§ **Task item**
Put everything in the data from the line containing "8 лет тюрьмы." down to the line containing "technique, confort et" into a numbered list, leaving out blank lines and pictures.

Stored data entries
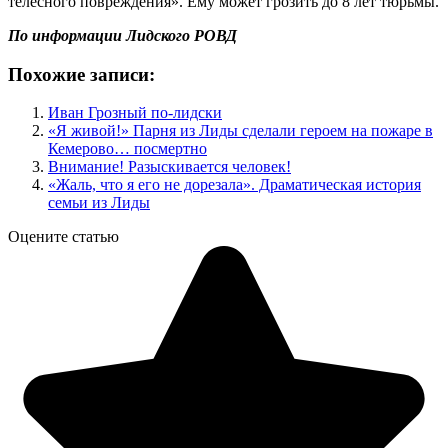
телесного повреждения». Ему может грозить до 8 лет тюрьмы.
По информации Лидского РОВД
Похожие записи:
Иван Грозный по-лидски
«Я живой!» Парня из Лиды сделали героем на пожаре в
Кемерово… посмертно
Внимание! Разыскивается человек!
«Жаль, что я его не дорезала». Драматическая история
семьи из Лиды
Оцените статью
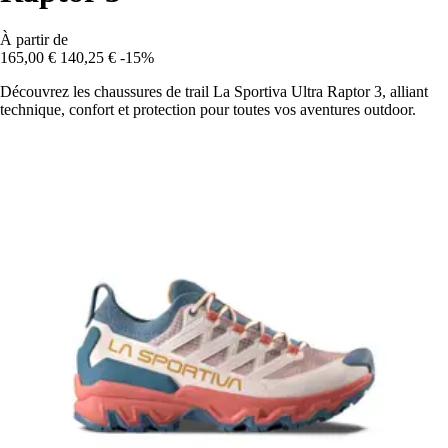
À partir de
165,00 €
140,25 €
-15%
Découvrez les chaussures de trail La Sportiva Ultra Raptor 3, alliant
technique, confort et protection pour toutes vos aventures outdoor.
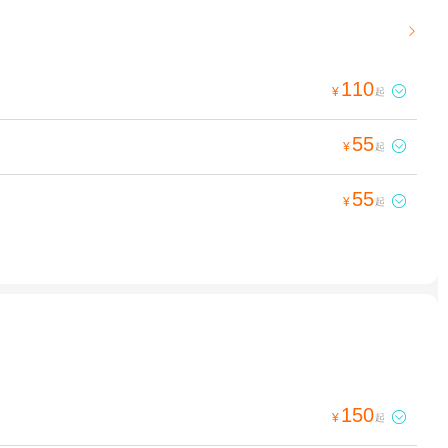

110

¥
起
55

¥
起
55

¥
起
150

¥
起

==

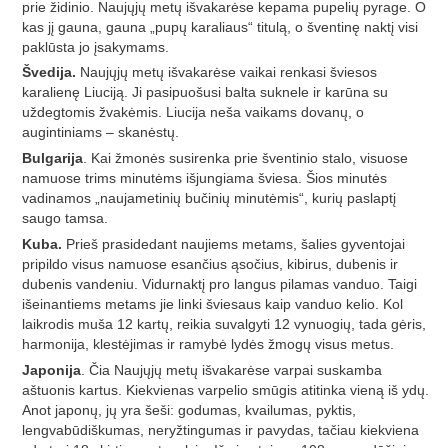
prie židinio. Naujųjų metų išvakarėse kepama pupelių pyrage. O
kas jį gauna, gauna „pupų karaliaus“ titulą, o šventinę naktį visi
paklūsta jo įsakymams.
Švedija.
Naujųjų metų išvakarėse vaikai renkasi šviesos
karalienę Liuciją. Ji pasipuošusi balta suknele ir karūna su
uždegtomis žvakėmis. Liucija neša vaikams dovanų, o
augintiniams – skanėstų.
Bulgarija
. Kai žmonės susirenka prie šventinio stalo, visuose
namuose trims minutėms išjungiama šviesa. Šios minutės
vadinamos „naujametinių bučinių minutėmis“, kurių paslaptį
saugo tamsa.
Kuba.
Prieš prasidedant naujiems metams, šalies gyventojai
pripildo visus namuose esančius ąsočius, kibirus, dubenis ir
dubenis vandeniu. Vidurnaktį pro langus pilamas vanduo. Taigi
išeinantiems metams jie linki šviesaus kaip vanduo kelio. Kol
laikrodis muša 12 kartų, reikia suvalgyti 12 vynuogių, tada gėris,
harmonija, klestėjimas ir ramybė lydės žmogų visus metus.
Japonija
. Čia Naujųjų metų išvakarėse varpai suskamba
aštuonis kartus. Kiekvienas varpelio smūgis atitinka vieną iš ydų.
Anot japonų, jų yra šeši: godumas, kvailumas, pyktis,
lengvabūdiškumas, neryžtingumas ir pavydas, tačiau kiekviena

§ **Reply to the task**
1. телесного повреждения». Ему может грозить до 8 лет тюрьмы.
2. По информации Лидского РОВД
3. Похожие записи:
4. Иван Грозный по-лидски
5. «Я живой!» Парня из Лиды сделали героем на пожаре в
6. Кемерово… посмертно
7. Внимание! Разыскивается человек!
8. «Жаль, что я его не дорезала». Драматическая история
9. семьи из Лиды
10. Оцените статью
11. À partir de
12. 165,00 €
13. 140,25 €
14. -15%
15. Découvrez les chaussures de trail La Sportiva Ultra Raptor 3, alliant
16. technique, confort et protection pour toutes vos aventures outdoor.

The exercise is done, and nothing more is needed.